An internal DHS document obtained via FOIA says ICE plans to deploy the “Task Force Module” mobile app so participating local police can scan faces during encounters to verify identity and determine immigration status by querying a DHS/State Department image database. The plan would extend capabilities already used by ICE/CBP into the hands of non-federal officers operating under 287(g) agreements, including guidance on whether to detain and how to escalate to ICE.

Key Details

  • The document says the app will compare a captured face image against more than 250 million DHS and State Department records and return an instruction such as “not detain/arrest under ICE jurisdiction” or provide a reference code to request more details from ICE.

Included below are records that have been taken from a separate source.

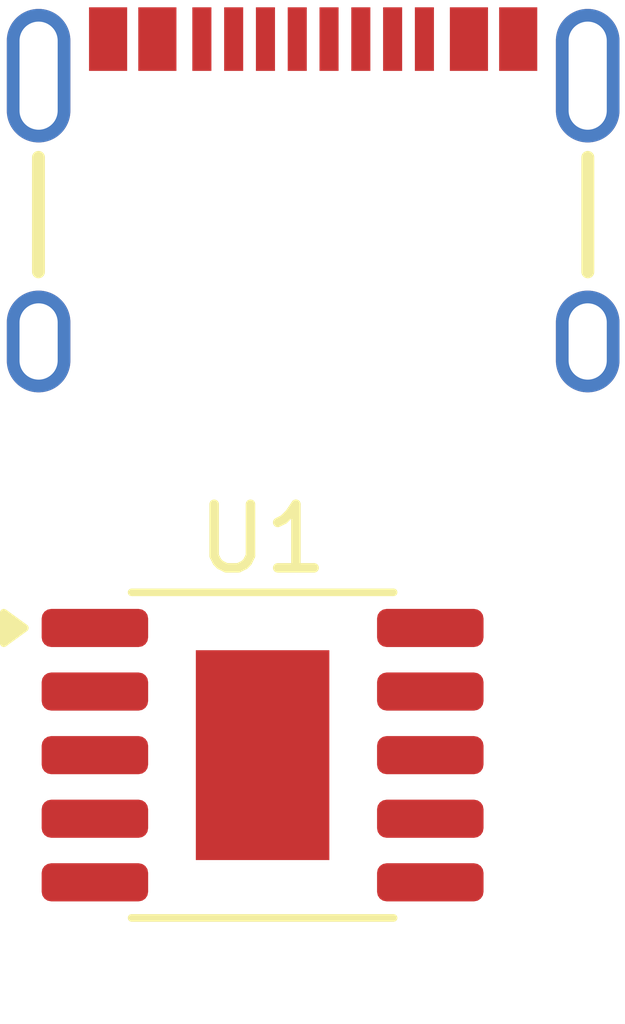
<source format=kicad_pcb>
(kicad_pcb
	(version 20241229)
	(generator "pcbnew")
	(generator_version "9.0")
	(general
		(thickness 1.6)
		(legacy_teardrops no)
	)
	(paper "A4")
	(layers
		(0 "F.Cu" signal)
		(2 "B.Cu" signal)
		(9 "F.Adhes" user "F.Adhesive")
		(11 "B.Adhes" user "B.Adhesive")
		(13 "F.Paste" user)
		(15 "B.Paste" user)
		(5 "F.SilkS" user "F.Silkscreen")
		(7 "B.SilkS" user "B.Silkscreen")
		(1 "F.Mask" user)
		(3 "B.Mask" user)
		(17 "Dwgs.User" user "User.Drawings")
		(19 "Cmts.User" user "User.Comments")
		(21 "Eco1.User" user "User.Eco1")
		(23 "Eco2.User" user "User.Eco2")
		(25 "Edge.Cuts" user)
		(27 "Margin" user)
		(31 "F.CrtYd" user "F.Courtyard")
		(29 "B.CrtYd" user "B.Courtyard")
		(35 "F.Fab" user)
		(33 "B.Fab" user)
		(39 "User.1" user)
		(41 "User.2" user)
		(43 "User.3" user)
		(45 "User.4" user)
	)
	(setup
		(pad_to_mask_clearance 0)
		(allow_soldermask_bridges_in_footprints no)
		(tenting front back)
		(pcbplotparams
			(layerselection 0x00000000_00000000_55555555_5755f5ff)
			(plot_on_all_layers_selection 0x00000000_00000000_00000000_00000000)
			(disableapertmacros no)
			(usegerberextensions no)
			(usegerberattributes yes)
			(usegerberadvancedattributes yes)
			(creategerberjobfile yes)
			(dashed_line_dash_ratio 12.000000)
			(dashed_line_gap_ratio 3.000000)
			(svgprecision 4)
			(plotframeref no)
			(mode 1)
			(useauxorigin no)
			(hpglpennumber 1)
			(hpglpenspeed 20)
			(hpglpendiameter 15.000000)
			(pdf_front_fp_property_popups yes)
			(pdf_back_fp_property_popups yes)
			(pdf_metadata yes)
			(pdf_single_document no)
			(dxfpolygonmode yes)
			(dxfimperialunits yes)
			(dxfusepcbnewfont yes)
			(psnegative no)
			(psa4output no)
			(plot_black_and_white yes)
			(sketchpadsonfab no)
			(plotpadnumbers no)
			(hidednponfab no)
			(sketchdnponfab yes)
			(crossoutdnponfab yes)
			(subtractmaskfromsilk no)
			(outputformat 1)
			(mirror no)
			(drillshape 1)
			(scaleselection 1)
			(outputdirectory "")
		)
	)
	(net 0 "")
	(net 1 "Net-(J1-D+-PadA6)")
	(net 2 "unconnected-(J1-PadVBUS)")
	(net 3 "unconnected-(J1-NC-PadNC3)")
	(net 4 "unconnected-(J1-NC-PadNC1)")
	(net 5 "unconnected-(J1-NC-PadA8)")
	(net 6 "Net-(J1-D--PadA7)")
	(net 7 "unconnected-(J1-PadGND)")
	(net 8 "unconnected-(J1-NC-PadNC2)")
	(net 9 "unconnected-(J1-CC2-PadB5)")
	(net 10 "unconnected-(J1-CC1-PadA5)")
	(net 11 "unconnected-(J1-SHIELD-PadS)")
	(net 12 "unconnected-(J1-NC-PadB8)")
	(net 13 "unconnected-(U1-CC1-Pad7)")
	(net 14 "unconnected-(U1-GND-Pad11)")
	(net 15 "unconnected-(U1-DP-Pad4)")
	(net 16 "unconnected-(U1-VBUS-Pad8)")
	(net 17 "unconnected-(U1-CC2-Pad6)")
	(net 18 "unconnected-(U1-DM-Pad5)")
	(net 19 "unconnected-(U1-PG-Pad10)")
	(net 20 "unconnected-(U1-CFG1-Pad9)")
	(net 21 "unconnected-(U1-VDD-Pad1)")
	(net 22 "unconnected-(U1-CFG2-Pad2)")
	(net 23 "unconnected-(U1-CFG3-Pad3)")
	(footprint "PCM_SparkFun-Connector:USB-C_16" (layer "F.Cu") (at 98.1575 63.9))
	(footprint "Package_SO:SSOP-10-1EP_3.9x4.9mm_P1mm_EP2.1x3.3mm" (layer "F.Cu") (at 97.3625 75.5))
	(embedded_fonts no)
)

</source>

  • ICE explicitly acknowledges the tool may capture images of people other than the intended target, noting it is conceivable scans could include U.S. citizens because officers won’t know citizenship at the initial encounter.
  • The app is framed for use by local agencies in the 287(g) program; ICE’s website lists 1,220 participating agencies across 32 states and 2 U.S. territories, which the article describes as the potential distribution base.
  • The document lists a September 24, 2025 launch date, but the article notes DHS did not respond to a request for comment and it’s unclear whether or when rollout will occur.
  • 404 Media reports ICE/CBP already use Mobile Fortify on the street and cites conference comments that it has been used more than 200,000 times; the article also links prior reporting that related apps have produced misidentifications and been used on U.S. citizens.